Ms. Kashkashian’s long association with ECM Records has yielded a discography that has garnered an abundance of praise and international awards—including a Grammy for her solo recording of works by Ligeti and Kurtág, a Cannes Classical Award for the viola concertos of Kurtág, Bartók, and Eötvös, an Edison Prize for her recording with pianist Robert Levin of the Brahms viola sonatas and the Opus Klassik prize for her recording of the unaccompanied cello suites of J.S. Bach.
She coaches chamber music and viola at New England Conservatory of Music and is founder and artistic director of Music for Food, a musician-led hunger relief initiative.To learn more, visit www.musicforfood.net.
Meet The Composers
Jean Sibelius
1865-1957
Jean Sibelius was a Finnish composer of the late Romantic and early-modern periods. He is widely regarded as his country's greatest composer, with his set of seven symphonies at the core of his oeuvre. His other works include pieces inspired by nature, Nordic mythology, and the Finnish national epic, the Kalevala. His best-known compositions include Finlandia, Valse triste, the Violin Concerto, the choral symphony Kullervo, and The Swan of Tuonela.

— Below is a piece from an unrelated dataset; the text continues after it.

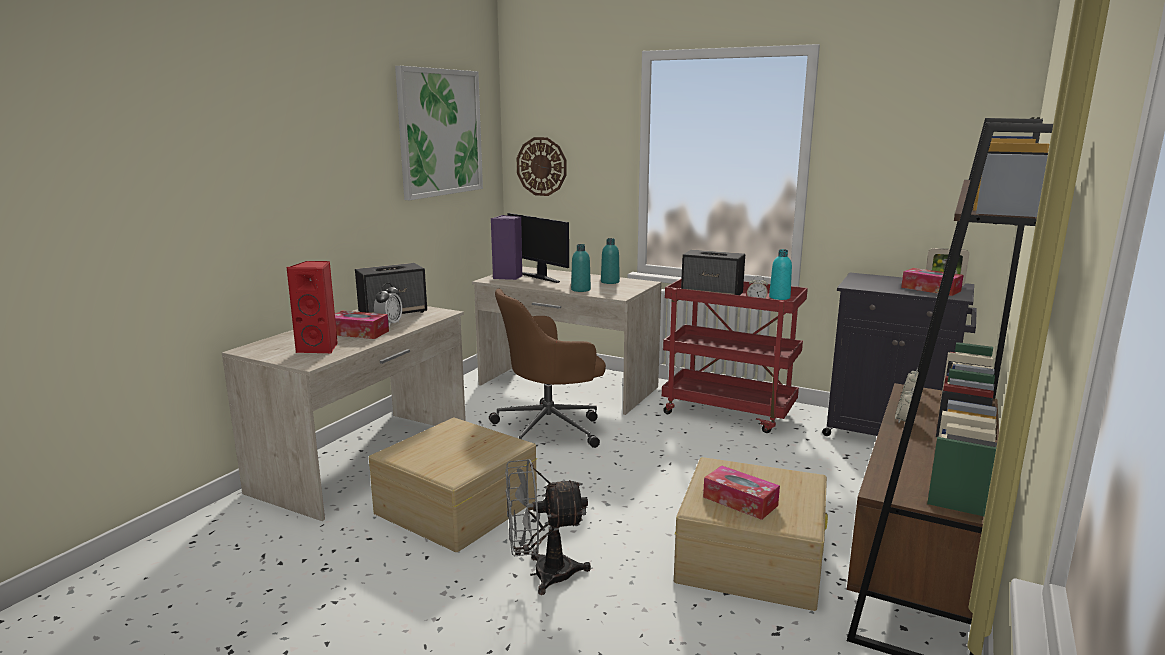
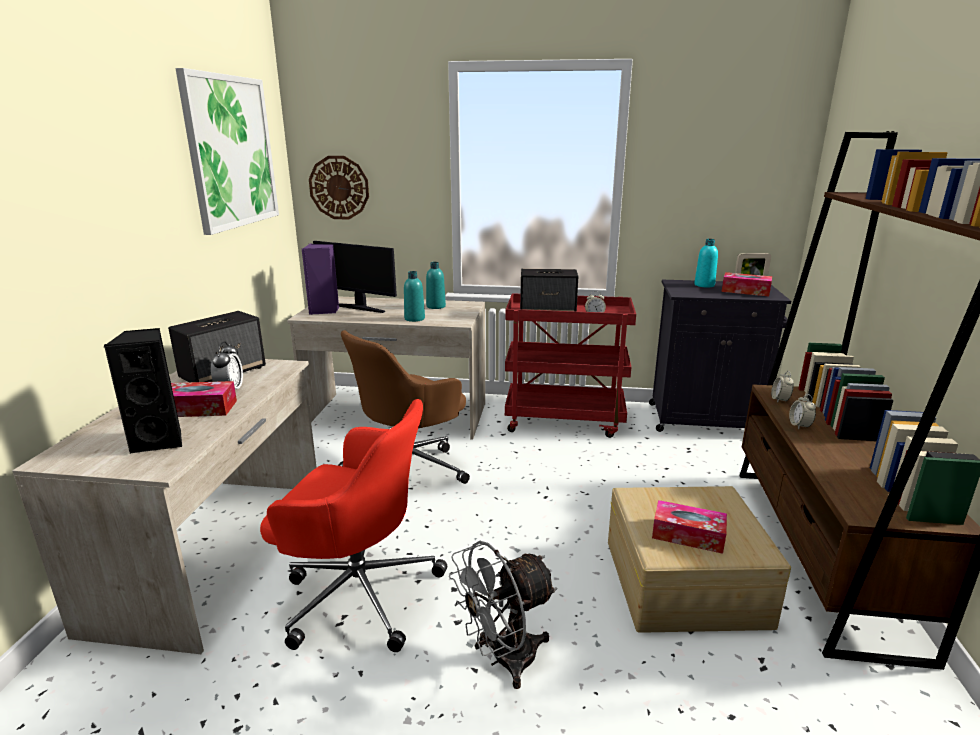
camera: 20 degrees left, 5 degrees up
(320, 348) = (160, 441): red speaker -> black speaker
(455, 506) = (358, 592): beige storage box -> red office chair
(779, 297) = (608, 309): turquoise bottle -> turquoise bottle (704, 285)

Written between his Third and Fourth Symphony, Sibelius composed his five-movement string quartet, Voces intimae, in the winter of 1908-1909. It remained the only major work for string quartet from Sibelius's mature period. The Latin title, which translates to "Intimate Voices" or "Inner voices," marks a "conversational quality" and "inwardness" of the music. The composer wrote about his work in a letter to his wife: "It turned out as something wonderful. The kind of thing that brings a smile to your lips at the hour of death. I will say no more."
Anton Bruckner
1824-1896
Anton Bruckner was an Austrian composer and organist best known for his symphonies and sacred music. His symphonies are considered emblematic of the final stage of Austro-German Romanticism because of their rich harmonic language and considerable length. Bruckner was very critical of his own work and often reworked his compositions, thus there are several versions of many of his works.
In 1878, violinist and Artistic Director of Vienna's Musikverein, Joseph Hellmesberger Sr., repeatedly urged Bruckner to compose a work for his string quartet. Instead, Bruckner began composing a viola quintet, finishing in July 1879. The composer dedicated the piece to Duke Max Emanuel of Bavaria. When looking at the score, Hellmesberger found the scherzo movement too challenging for the group to perform. In response, Bruckner wrote a less demanding, eight-minute long Intermezzo in the same key as an alternative. The first three movements were premiered by Winkler Quartet in Vienna in 1881, but it was not until 1885 that the Hellmesberger Quartet played the Quintet with the original scherzo. Duke Emanuel was so pleased by the composition that he gave Bruckner a diamond pin.